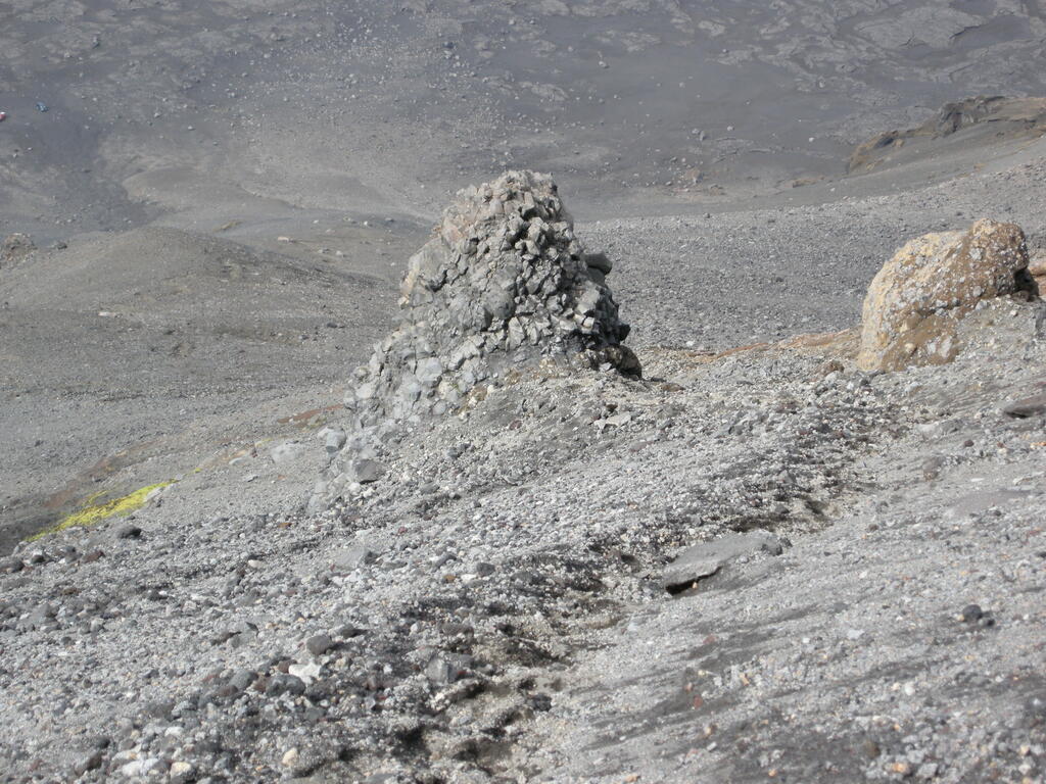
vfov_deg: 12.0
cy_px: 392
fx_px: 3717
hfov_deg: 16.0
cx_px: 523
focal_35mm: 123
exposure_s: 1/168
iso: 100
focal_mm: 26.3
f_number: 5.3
- - - -
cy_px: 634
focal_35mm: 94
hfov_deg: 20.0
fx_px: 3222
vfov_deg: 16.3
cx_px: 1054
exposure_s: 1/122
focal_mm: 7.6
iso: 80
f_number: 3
- - - -
Reproduce exactly, and only, the part of the listing above that begins at the line with "vfov_deg: 12.0" and goes on through the line with "f_number: 5.3".

vfov_deg: 12.0
cy_px: 392
fx_px: 3717
hfov_deg: 16.0
cx_px: 523
focal_35mm: 123
exposure_s: 1/168
iso: 100
focal_mm: 26.3
f_number: 5.3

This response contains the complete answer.